_EXERCISE PROMPT_
Copy every line of the material below word for word, leaving out the pictures.

(Dataset items)
** Start **

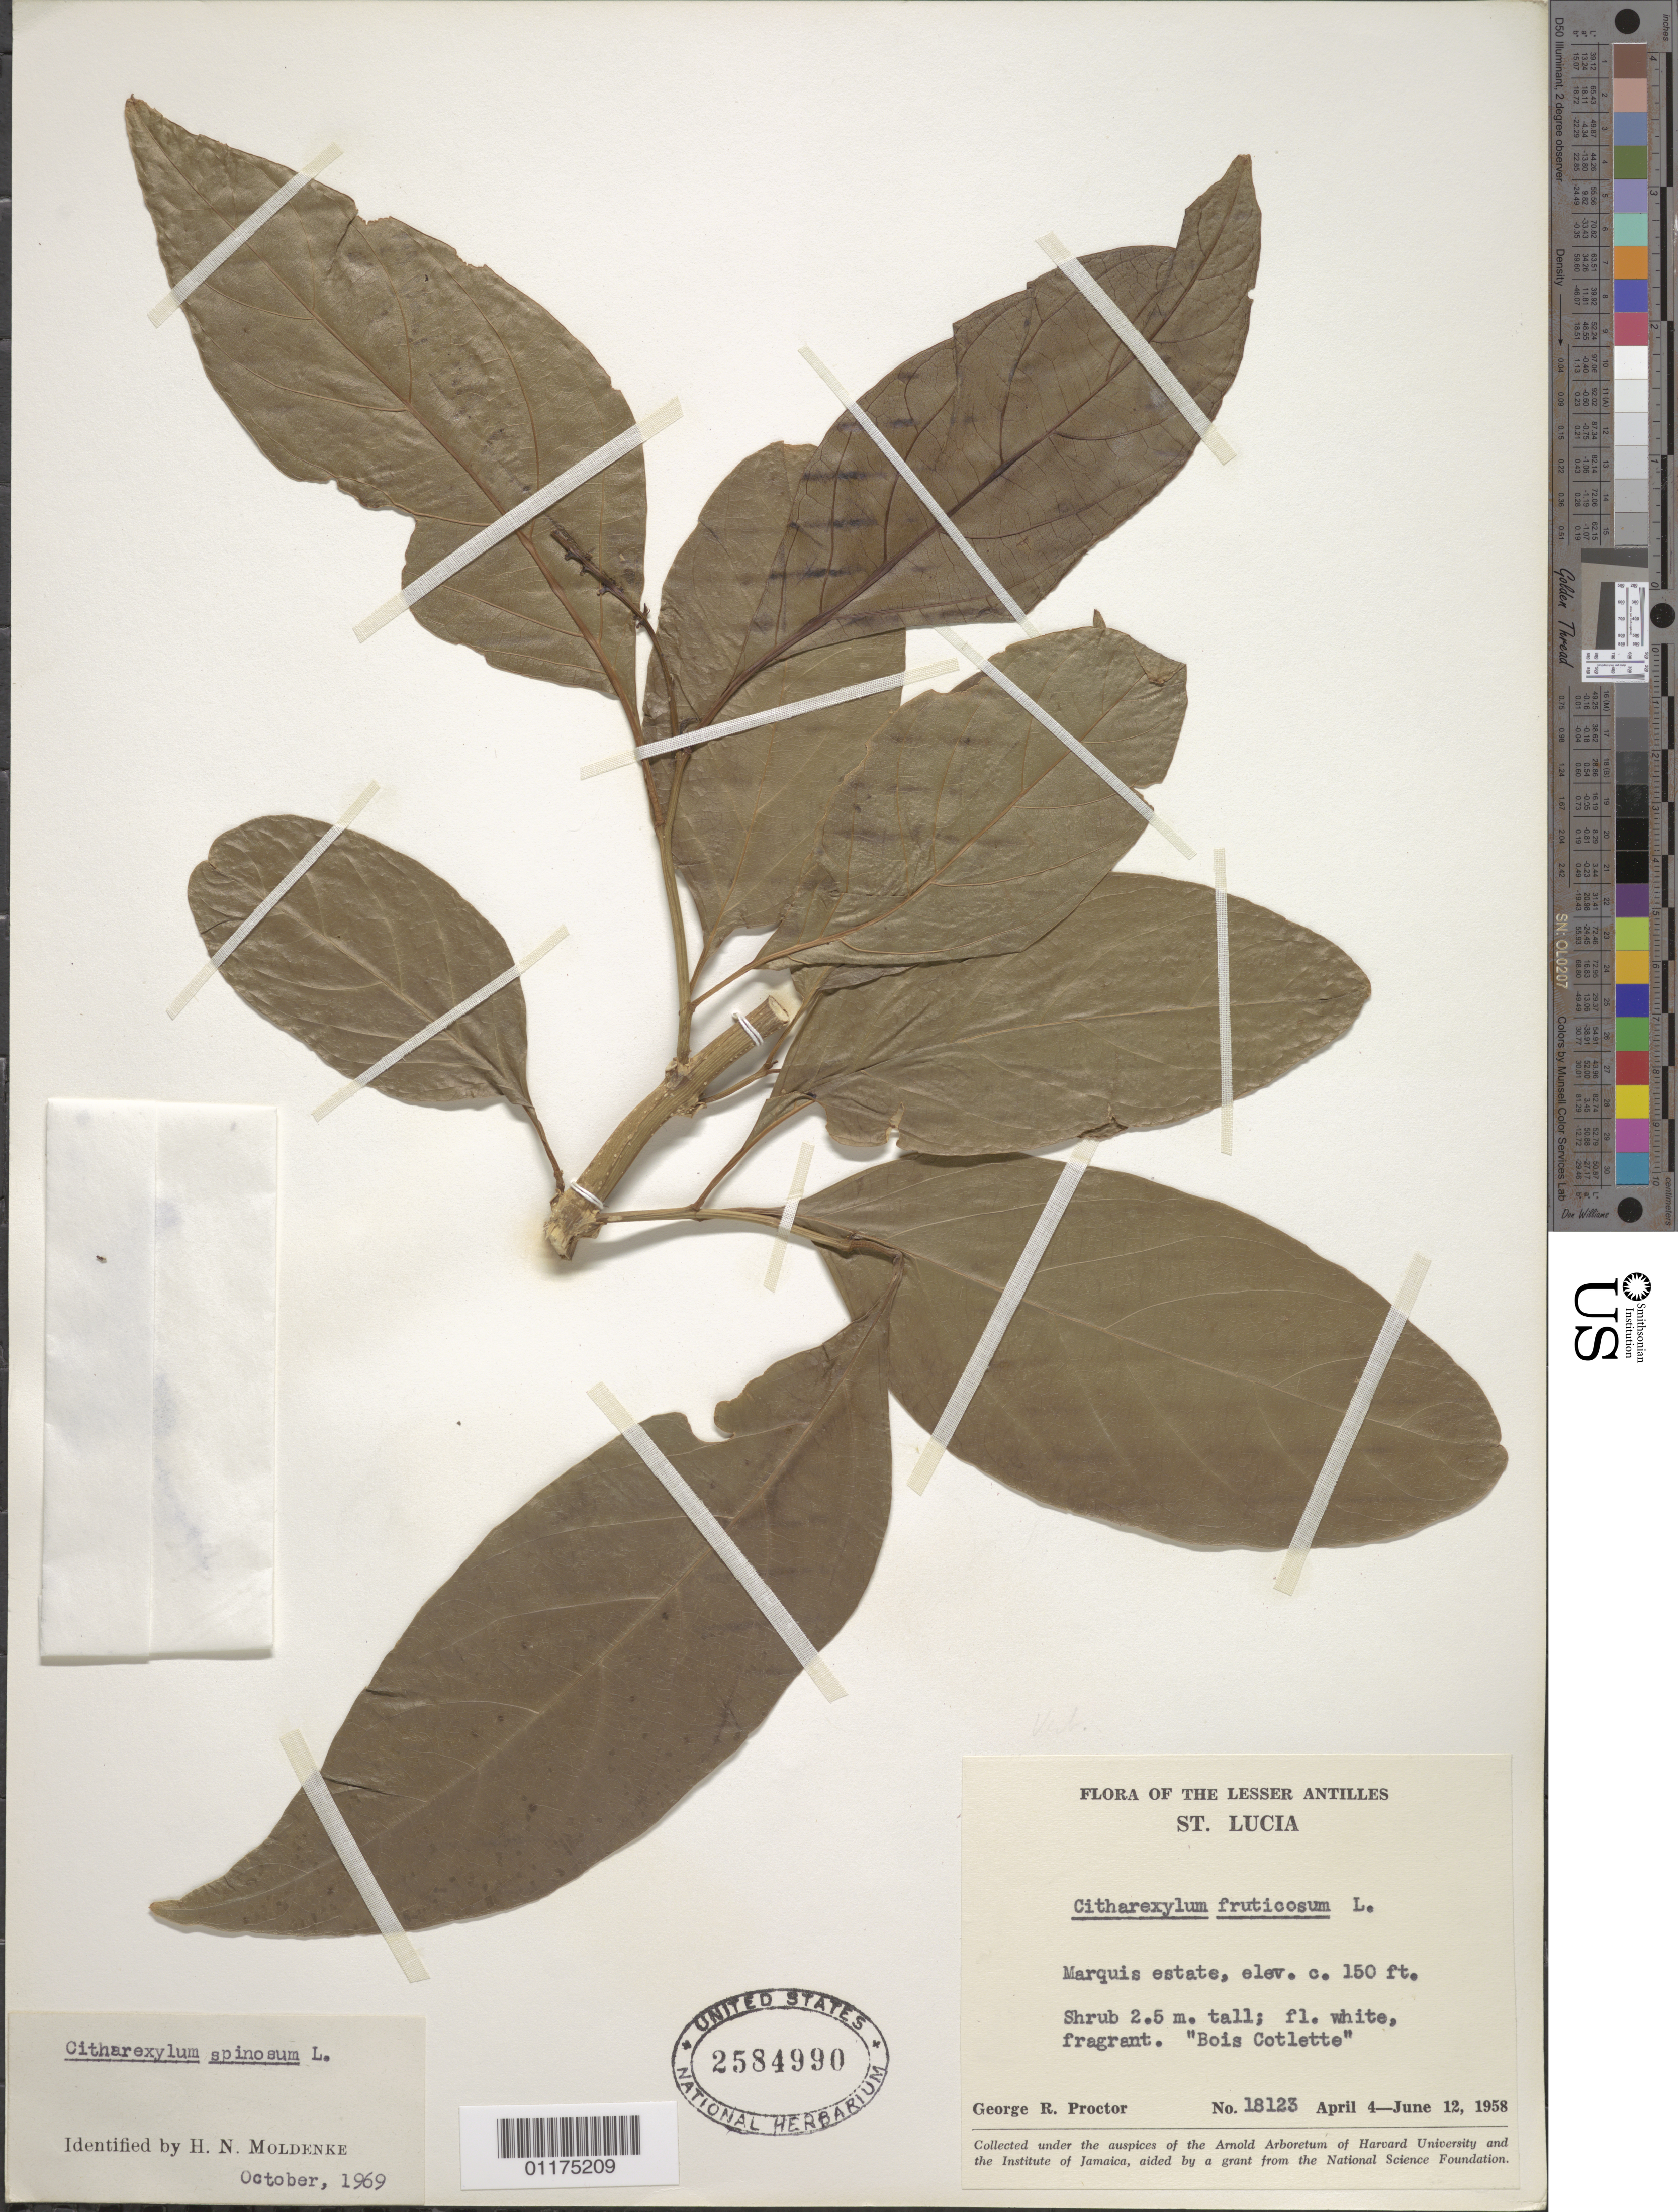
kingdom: Plantae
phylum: Tracheophyta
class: Magnoliopsida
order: Lamiales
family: Verbenaceae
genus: Citharexylum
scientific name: Citharexylum spinosum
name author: L.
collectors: G. R. Proctor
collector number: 18123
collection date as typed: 04 Apr 1958 to 12 Jun 1958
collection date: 1958-04-04/1958-06-12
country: St. Lucia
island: St. Lucia I.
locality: Marquis estate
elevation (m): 46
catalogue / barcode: US 2584990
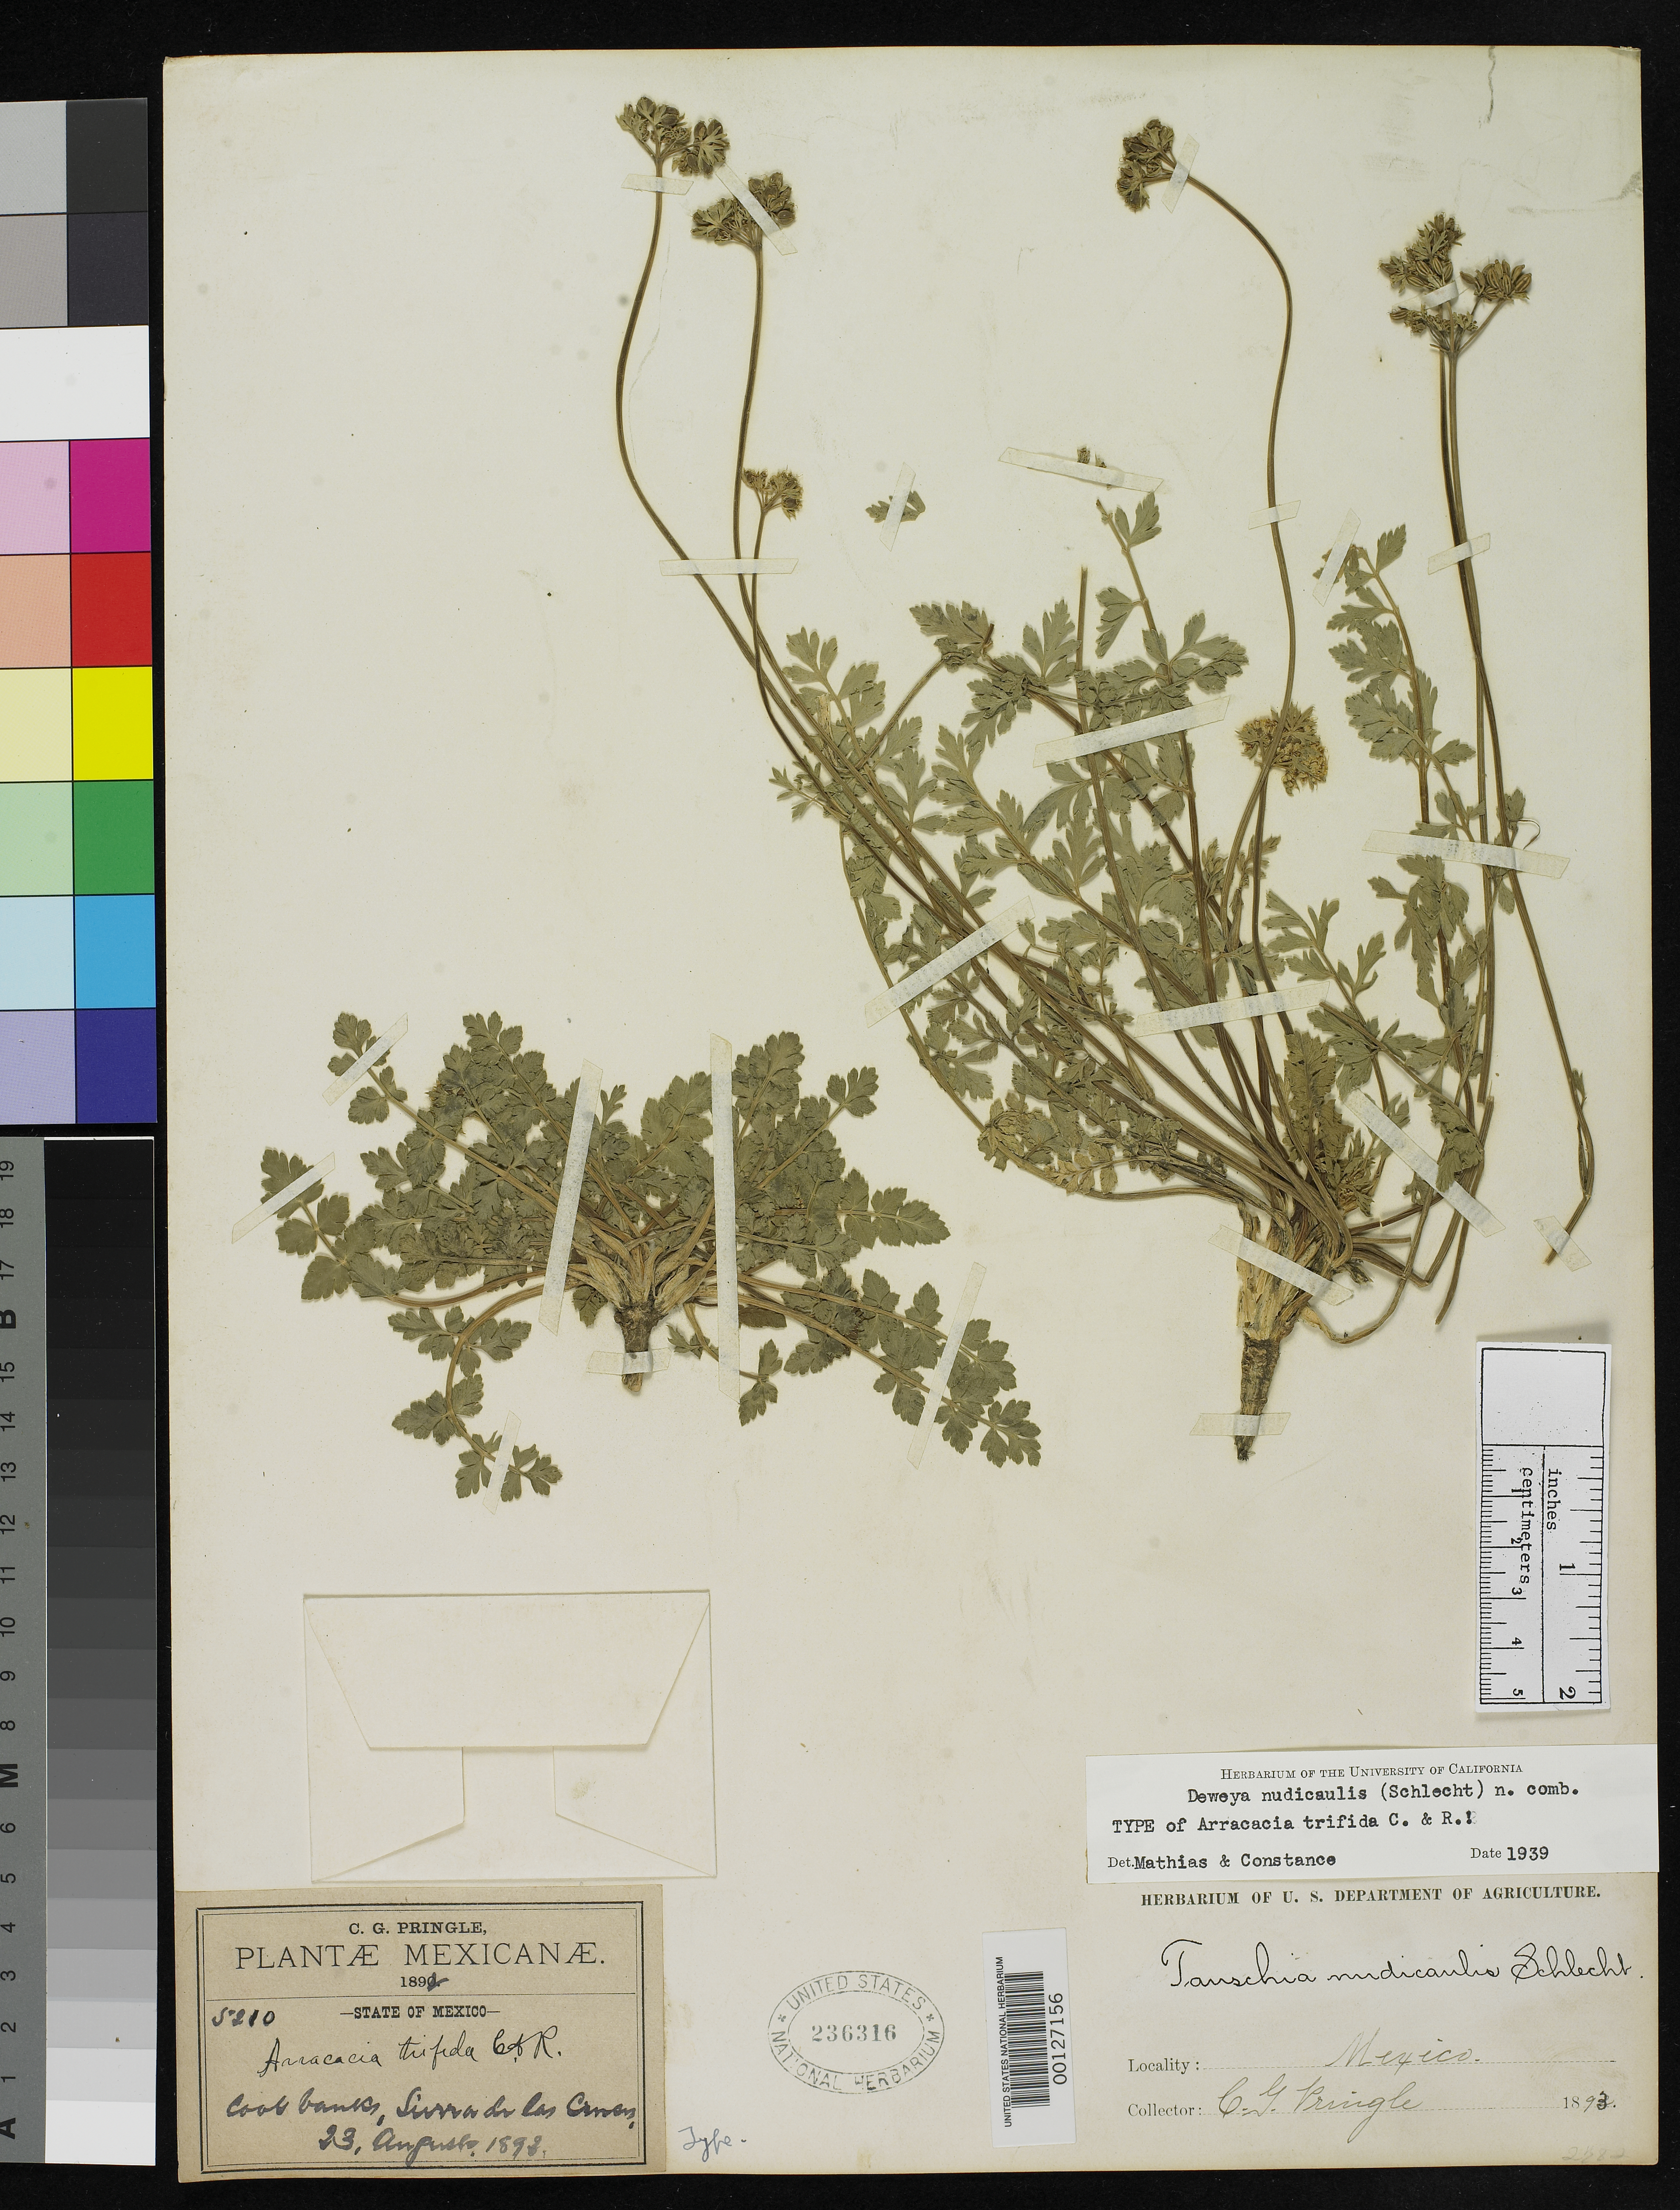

** End **

_RESULT_
kingdom: Plantae
phylum: Tracheophyta
class: Magnoliopsida
order: Lamiales
family: Verbenaceae
genus: Citharexylum
scientific name: Citharexylum spinosum
name author: L.
collectors: G. R. Proctor
collector number: 18123
collection date as typed: 04 Apr 1958 to 12 Jun 1958
collection date: 1958-04-04/1958-06-12
country: St. Lucia
island: St. Lucia I.
locality: Marquis estate
elevation (m): 46
catalogue / barcode: US 2584990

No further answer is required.